A remarkable survey of Wabanaki history
It is sad but true that reliable accounts of who was native to Maine’s coastal region, their way of life, and how they struggled to survive in the face of the invasion and eventual takeover of their homeland by Europeans are extremely hard to come by.
Therefore, the appearance of this study is cause for celebration. A remarkable piece of scholarship, it is at the same time readable. For anyone interested in the state’s native people, the overall history of the Penobscot Bay-Mount Desert Island region, or coastal Maine in general, it is a “must read”.
The work begins with an executive summary, a foreword by Passamaquoddy historian Donald Soctomah, acknowledgements, a 12-page timeline, and a map of the research area. There follow 13 chapters that provide a description of native life before the arrival of Europeans; a thorough rethinking of cross-cultural relations in the contested region north of colonial New England including French Acadia, from the Mi’kmaq wars to the fall of French Canada; and a chronicle of the Indian struggle for cultural survival as white settlers, rusticators, and others came into the region.
There are all sorts of fascinating stories here about indigenous actors such as the great chiefs Bashabas, Asticou, Madockawando, and Orono, their French and English friends and foes, fur traders (including the Baron de Saint Castin and his metis children), various fishermen, missionaries, privateers, militias, farmers, summer visitors and so on. The chapters are well illustrated with an array of maps, engravings, paintings, drawings and photographs.

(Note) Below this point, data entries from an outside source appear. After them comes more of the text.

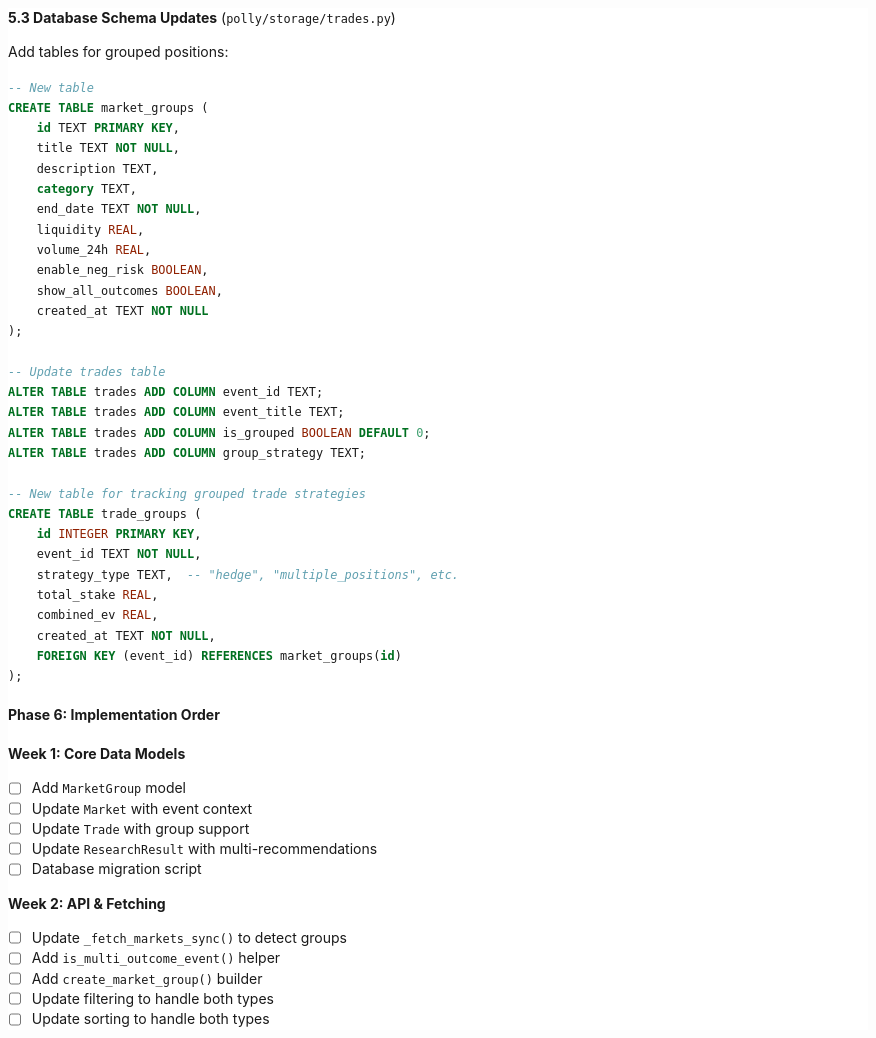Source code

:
 ```
```

**5.3 Database Schema Updates** (`polly/storage/trades.py`)

Add tables for grouped positions:
```sql
-- New table
CREATE TABLE market_groups (
    id TEXT PRIMARY KEY,
    title TEXT NOT NULL,
    description TEXT,
    category TEXT,
    end_date TEXT NOT NULL,
    liquidity REAL,
    volume_24h REAL,
    enable_neg_risk BOOLEAN,
    show_all_outcomes BOOLEAN,
    created_at TEXT NOT NULL
);

-- Update trades table
ALTER TABLE trades ADD COLUMN event_id TEXT;
ALTER TABLE trades ADD COLUMN event_title TEXT;
ALTER TABLE trades ADD COLUMN is_grouped BOOLEAN DEFAULT 0;
ALTER TABLE trades ADD COLUMN group_strategy TEXT;

-- New table for tracking grouped trade strategies
CREATE TABLE trade_groups (
    id INTEGER PRIMARY KEY,
    event_id TEXT NOT NULL,
    strategy_type TEXT,  -- "hedge", "multiple_positions", etc.
    total_stake REAL,
    combined_ev REAL,
    created_at TEXT NOT NULL,
    FOREIGN KEY (event_id) REFERENCES market_groups(id)
);
```

#### Phase 6: Implementation Order

**Week 1: Core Data Models**
- [ ] Add `MarketGroup` model
- [ ] Update `Market` with event context
- [ ] Update `Trade` with group support
- [ ] Update `ResearchResult` with multi-recommendations
- [ ] Database migration script

**Week 2: API & Fetching**
- [ ] Update `_fetch_markets_sync()` to detect groups
- [ ] Add `is_multi_outcome_event()` helper
- [ ] Add `create_market_group()` builder
- [ ] Update filtering to handle both types
- [ ] Update sorting to handle both types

Following these chapters are three more that detail Wabanaki material culture uses, food uses, and medicinal uses of plants and animals. Next are five more: an illustrated inventory of plants used, of animals used, maps and inventory of indigenous archaeological sites, maps and inventories of Wabanaki encampments on Mount Desert Island from the 1840s to 1920s, and maps and inventory of native canoe routes to and on Mount Desert Island. Concluding the work is an annotated reference list – some 37 pages in length!
The importance of this study cannot be overstated. The bad news is that only about 150 copies were run by the park service. The good news is that several were distributed to local libraries, and that it is now available for digital downloading from the Acadia Park web site, or the National Park Service history web site.
William A. Haviland, an anthropologist who lives in Deer Isle, is author of The Original Vermonters, Deer Isle’s Original People and the forthcoming At The Place of the Lobsters and Crabs: Indian People and Deer Isle, Maine, 1605-2005.